● WHAT TO DO:
1. Answer these questions using the book review.
(a) Which parts of the book does the reviewer call the worst?
(b) Why, according to the review, was the CIA leaning in to the UFO theories?
(c) In the penetration test scenario, what were the guns full of?
2. Pick up the book review after its final sentence and keep writing.

● DOCUMENT TEXT:
Structurally, I think the only descriptor I can come up with for this book is “inverse shit-sandwich.” Which is a disgusting mental image, but it fits—the first and last chapter of the book don’t fit with the rest of it, and are undoubtedly the worst parts. They make for an interesting conspiracy theory, and the first chapter actually sticks mostly into the realm of believability, but the last chapter comes back, swipes away that believability, and tacks on a whole lot more conspiracy theory energy. She had one source—who may well have been messing with her—and upon finding that it was impossible to verify anything he told her, instead of throwing it out or putting it in a single chapter with some very big caveats wrapping around it, she went “well, this’ll work as a hook” and made it the start and end of the book.
With all that said, it’s the inverse shit sandwich for a reason—everything else in the book is well-researched, well-cited, and absolutely fascinating to read. So perfectly up my alley, as I just love these histories of the completely wild things going on during the Cold War. The sheer amount of UFO sightings, and conspiracy theories, that came about because the CIA was testing spy aircraft out in the desert is just incredible. And the storytelling as she leads the reader to the reveal that the CIA was leaning in to the UFO theories because it kept people from trying to figure out what was actually happening? Impeccable.
There’s also some great stories from the larger Nevada test site. I had a great moment of realizing that the NERVA research being done involved a whole lot of underground facility—that kind of thing immediately makes me want to go explore an abandoned research site!1 And, beyond that, there’s a great story of someone who invented a whole new level of screwup.
So, set the scene. It’s 1980something, and today’s the day of a nuclear test, with another one coming up in a few days—meaning, there’s a live nuclear warhead, and materials to assemble at least one more, on-site at the Nevada test site. You’re a security contractor for the Department of Energy, and you’re going to do a penetration test of the security at the site—take a helicopter and a couple guys with guns full of rubber bullets, and see how well they’re able to handle it. But first, pop quiz, what’s step zero of a security test like that?

Entries in the collection:
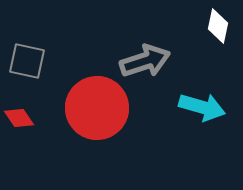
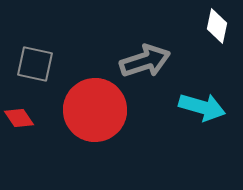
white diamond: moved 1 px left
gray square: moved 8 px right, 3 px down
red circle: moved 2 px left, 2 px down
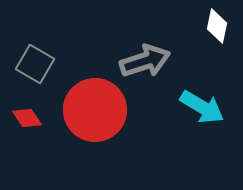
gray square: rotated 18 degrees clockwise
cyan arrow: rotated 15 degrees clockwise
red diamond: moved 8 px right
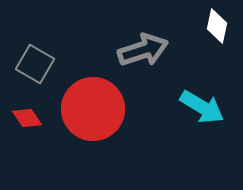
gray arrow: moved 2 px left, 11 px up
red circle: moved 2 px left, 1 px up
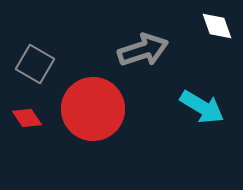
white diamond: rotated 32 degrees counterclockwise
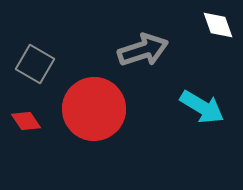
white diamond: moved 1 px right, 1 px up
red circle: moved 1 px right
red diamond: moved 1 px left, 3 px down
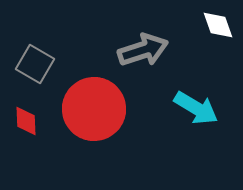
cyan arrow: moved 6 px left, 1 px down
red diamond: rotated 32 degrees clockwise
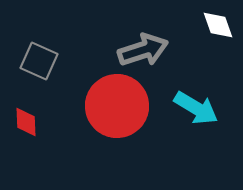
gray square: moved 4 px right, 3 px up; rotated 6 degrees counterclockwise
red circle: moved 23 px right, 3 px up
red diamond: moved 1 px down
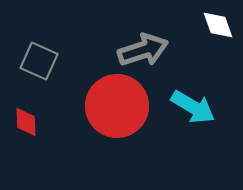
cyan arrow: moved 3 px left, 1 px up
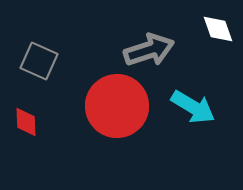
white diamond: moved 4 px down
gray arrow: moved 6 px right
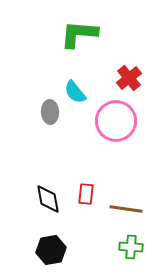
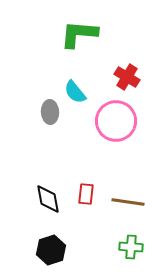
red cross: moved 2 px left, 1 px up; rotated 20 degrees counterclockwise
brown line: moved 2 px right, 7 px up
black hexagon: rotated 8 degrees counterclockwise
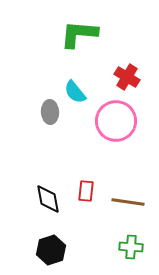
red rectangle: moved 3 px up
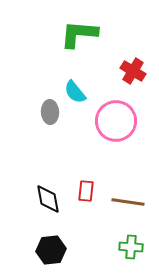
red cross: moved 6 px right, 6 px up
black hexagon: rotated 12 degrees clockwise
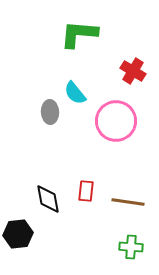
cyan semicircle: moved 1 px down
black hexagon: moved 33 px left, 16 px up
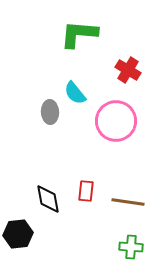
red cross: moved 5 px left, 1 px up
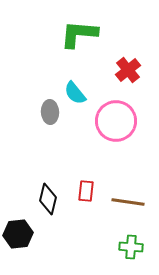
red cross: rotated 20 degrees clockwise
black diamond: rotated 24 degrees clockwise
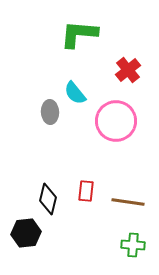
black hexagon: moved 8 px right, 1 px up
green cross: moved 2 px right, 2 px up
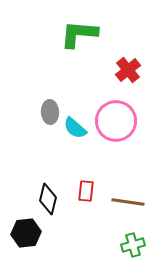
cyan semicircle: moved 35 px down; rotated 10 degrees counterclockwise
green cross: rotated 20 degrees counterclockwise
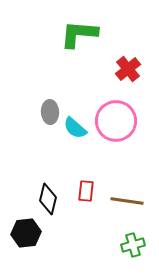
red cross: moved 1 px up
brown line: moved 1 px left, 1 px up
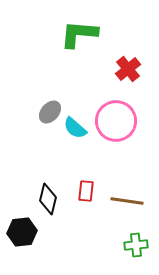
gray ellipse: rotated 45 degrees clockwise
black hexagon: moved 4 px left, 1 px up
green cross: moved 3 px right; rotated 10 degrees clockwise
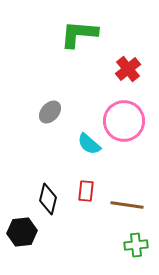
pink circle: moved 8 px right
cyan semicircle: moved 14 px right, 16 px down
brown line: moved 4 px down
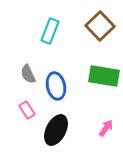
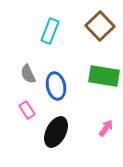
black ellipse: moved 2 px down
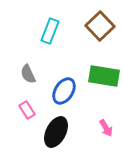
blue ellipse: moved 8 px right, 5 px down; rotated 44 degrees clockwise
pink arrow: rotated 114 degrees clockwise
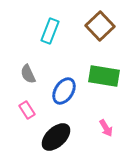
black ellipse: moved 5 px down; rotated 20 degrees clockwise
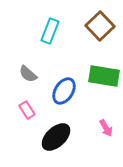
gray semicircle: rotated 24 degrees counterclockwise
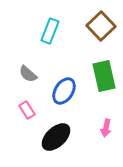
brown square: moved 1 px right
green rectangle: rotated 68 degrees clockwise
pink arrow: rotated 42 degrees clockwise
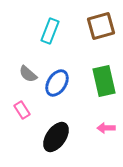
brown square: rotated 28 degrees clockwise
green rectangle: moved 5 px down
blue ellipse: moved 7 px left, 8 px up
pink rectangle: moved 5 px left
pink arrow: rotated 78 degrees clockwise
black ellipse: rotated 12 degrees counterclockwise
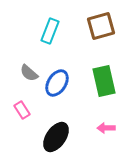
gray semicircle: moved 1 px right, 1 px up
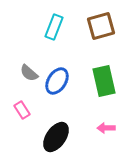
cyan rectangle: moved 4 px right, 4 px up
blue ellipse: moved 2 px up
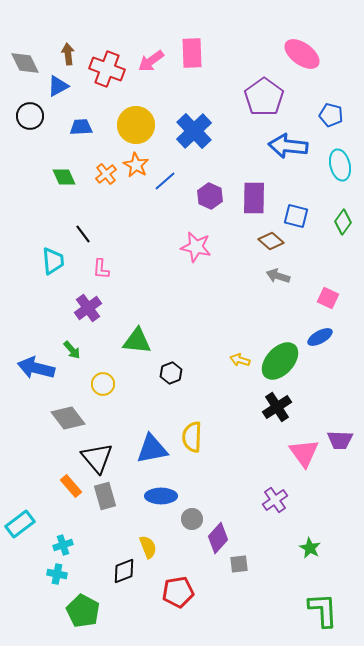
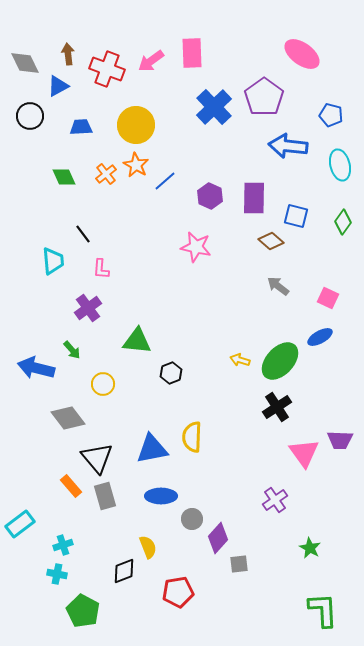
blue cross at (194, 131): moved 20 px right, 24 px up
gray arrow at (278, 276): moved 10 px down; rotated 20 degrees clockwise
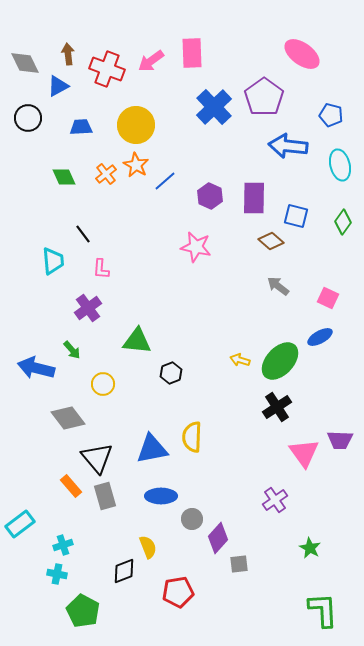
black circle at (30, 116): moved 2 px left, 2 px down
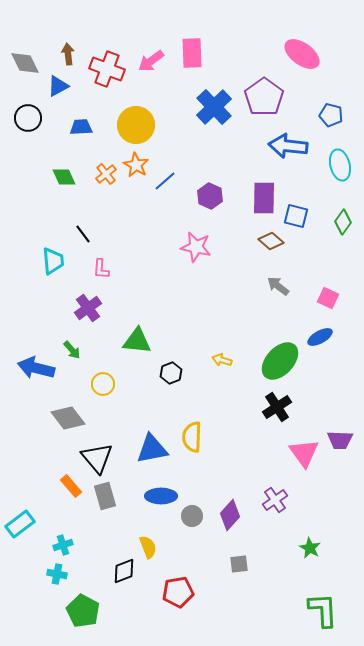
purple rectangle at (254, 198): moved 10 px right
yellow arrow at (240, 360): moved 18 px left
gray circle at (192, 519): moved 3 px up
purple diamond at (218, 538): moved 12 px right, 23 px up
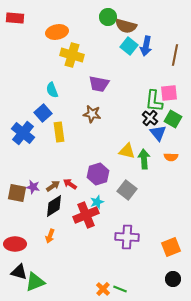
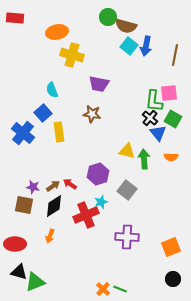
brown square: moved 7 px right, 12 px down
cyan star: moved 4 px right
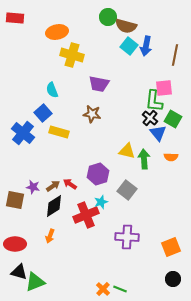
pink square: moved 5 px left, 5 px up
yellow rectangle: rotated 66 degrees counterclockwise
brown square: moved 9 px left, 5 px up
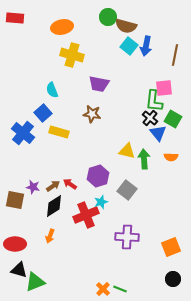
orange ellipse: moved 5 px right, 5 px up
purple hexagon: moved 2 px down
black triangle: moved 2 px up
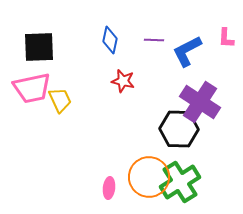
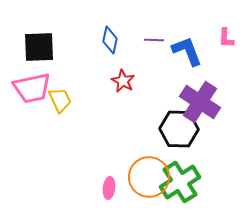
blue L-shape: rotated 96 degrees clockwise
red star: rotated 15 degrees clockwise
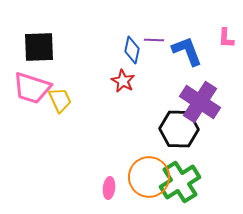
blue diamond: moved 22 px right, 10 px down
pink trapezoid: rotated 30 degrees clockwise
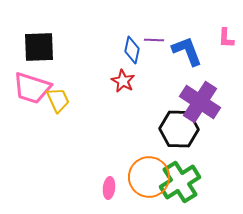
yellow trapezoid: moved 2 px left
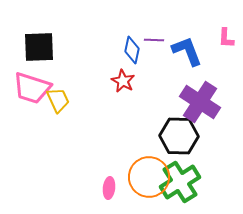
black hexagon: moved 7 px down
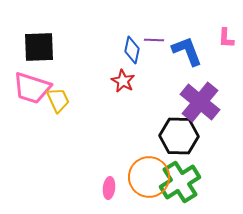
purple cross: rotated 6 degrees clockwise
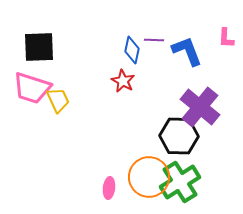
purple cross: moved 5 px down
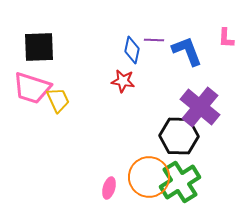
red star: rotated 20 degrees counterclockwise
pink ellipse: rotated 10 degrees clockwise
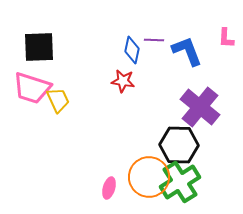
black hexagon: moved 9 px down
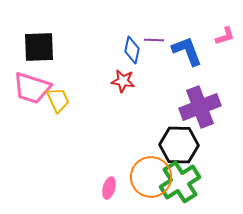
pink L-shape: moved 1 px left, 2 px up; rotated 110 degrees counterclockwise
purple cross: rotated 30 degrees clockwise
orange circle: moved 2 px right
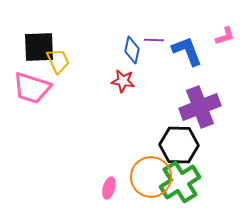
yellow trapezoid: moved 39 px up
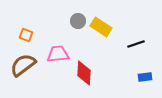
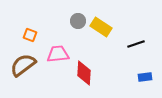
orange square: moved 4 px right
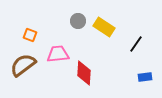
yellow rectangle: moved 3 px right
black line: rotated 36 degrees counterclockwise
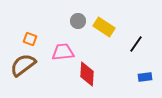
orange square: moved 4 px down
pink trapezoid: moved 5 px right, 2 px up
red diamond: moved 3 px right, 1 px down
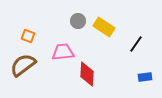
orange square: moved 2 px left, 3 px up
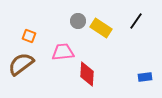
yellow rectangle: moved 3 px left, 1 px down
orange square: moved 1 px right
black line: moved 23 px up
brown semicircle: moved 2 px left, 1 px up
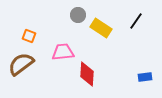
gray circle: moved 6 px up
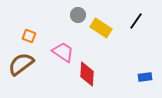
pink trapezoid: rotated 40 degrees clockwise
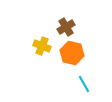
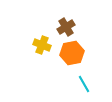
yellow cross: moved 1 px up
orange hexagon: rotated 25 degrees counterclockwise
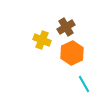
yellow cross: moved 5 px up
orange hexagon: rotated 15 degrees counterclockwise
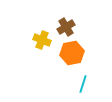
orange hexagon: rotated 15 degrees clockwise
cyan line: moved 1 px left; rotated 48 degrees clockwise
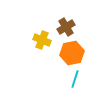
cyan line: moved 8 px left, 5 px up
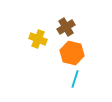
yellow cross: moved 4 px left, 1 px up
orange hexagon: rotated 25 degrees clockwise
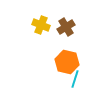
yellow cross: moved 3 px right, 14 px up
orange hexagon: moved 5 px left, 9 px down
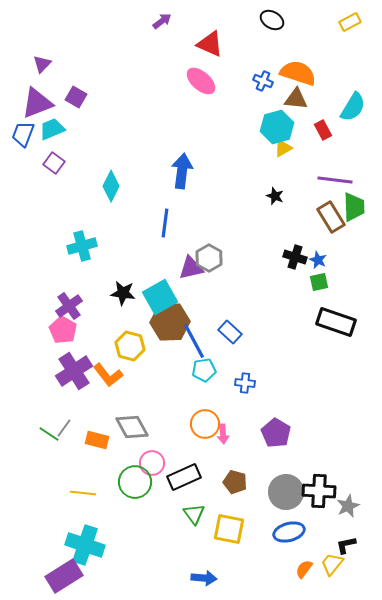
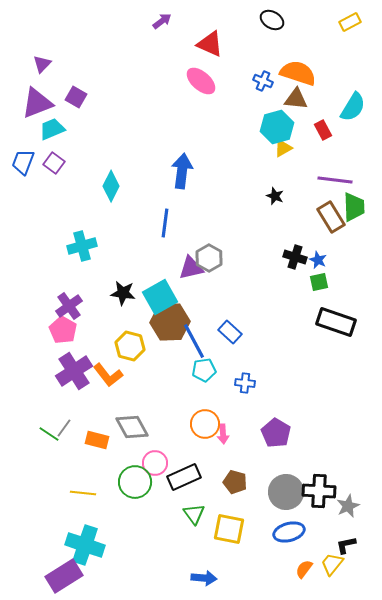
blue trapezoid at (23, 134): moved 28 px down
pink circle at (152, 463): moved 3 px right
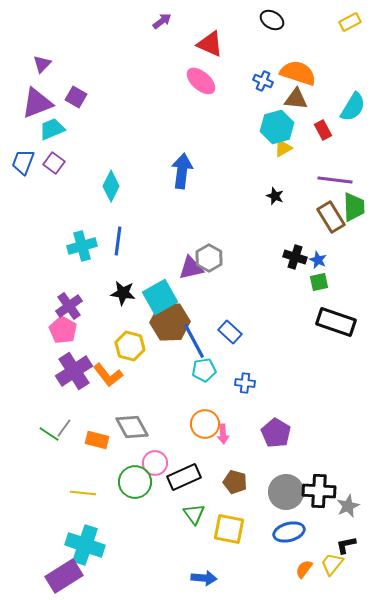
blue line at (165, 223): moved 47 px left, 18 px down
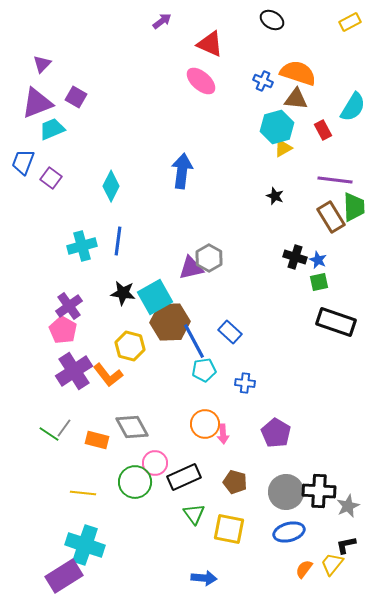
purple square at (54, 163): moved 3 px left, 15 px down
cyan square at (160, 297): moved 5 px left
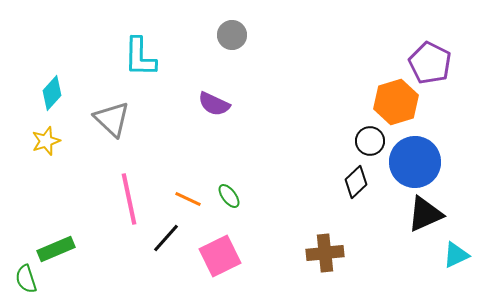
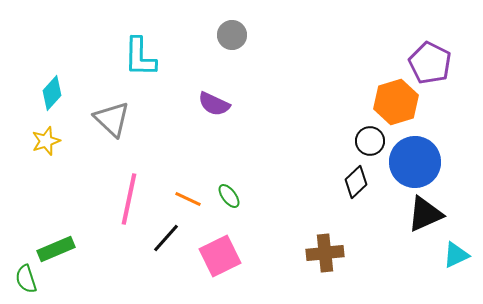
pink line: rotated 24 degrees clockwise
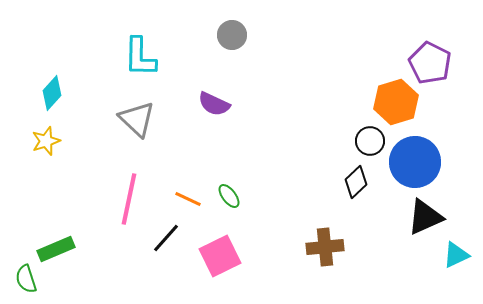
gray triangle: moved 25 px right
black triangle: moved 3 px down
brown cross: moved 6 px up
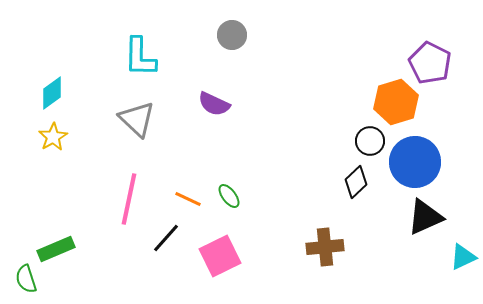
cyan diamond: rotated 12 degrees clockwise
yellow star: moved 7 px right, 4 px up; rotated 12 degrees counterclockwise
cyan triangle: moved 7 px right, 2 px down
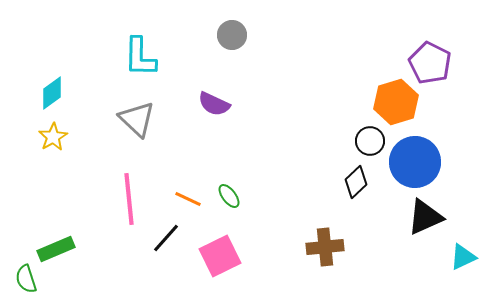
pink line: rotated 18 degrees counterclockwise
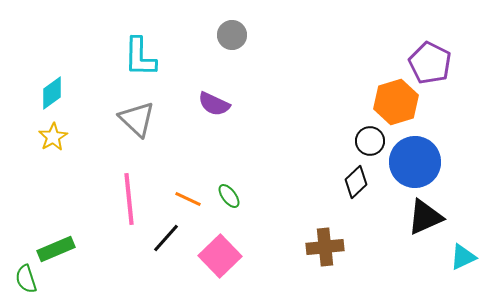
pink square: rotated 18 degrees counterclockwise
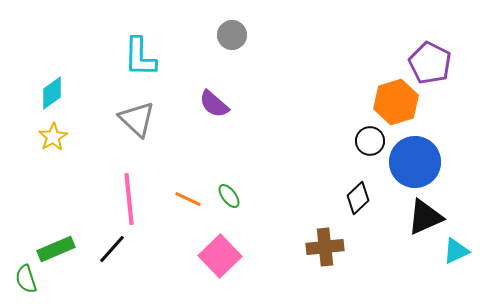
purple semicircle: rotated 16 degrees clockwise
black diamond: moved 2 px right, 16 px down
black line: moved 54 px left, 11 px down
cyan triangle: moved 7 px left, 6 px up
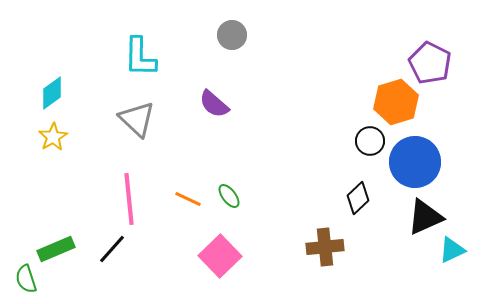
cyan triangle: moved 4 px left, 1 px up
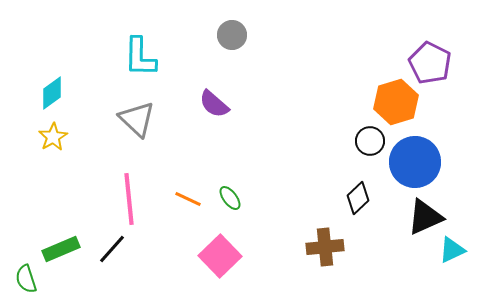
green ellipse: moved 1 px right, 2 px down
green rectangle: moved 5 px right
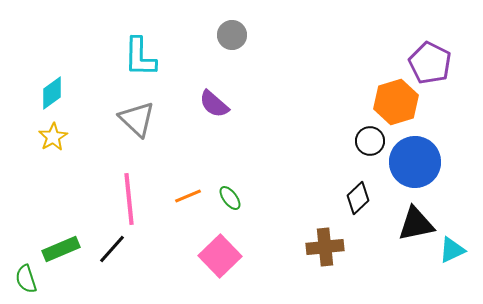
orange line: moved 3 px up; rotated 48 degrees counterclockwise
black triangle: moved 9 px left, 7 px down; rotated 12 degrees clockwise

● ANSWERS BY TASK:
1.
(a) The first and last chapters.
(b) Because it kept people from trying to figure out what was actually happening.
(c) Rubber bullets.

2.
If you answered “call the Department of Energy and let them know you’re doing a security test,” congratulations, you’re smarter than the people who actually did the test that day.
And, as I was reading this story, my thought was “wow, this is a whole new level of screwup I can aspire never to achieve—‘they had to scramble fighter jets about me’”
Except, as I found a page later, I was wrong. It was worse than that—the phone tree made it to the White House, who put the Navy on alert—Tomahawk missiles targeted at the site. Which, all told, is actually quite sensible, in an obscene way: there’s already a nuclear test scheduled, so it’s nearly evacuated. If the Mystery Bad Guys manage to take the nuke-and-a-half that’s there, well, the people on-site are already dead. And “the Mystery Bad Guys have a nuke or two” is pretty much the end of the How Bad Can It Get scale. So, here we are with the actual brand new level of screwup: “the White House decided the best option for containing what I did was a nuclear strike.”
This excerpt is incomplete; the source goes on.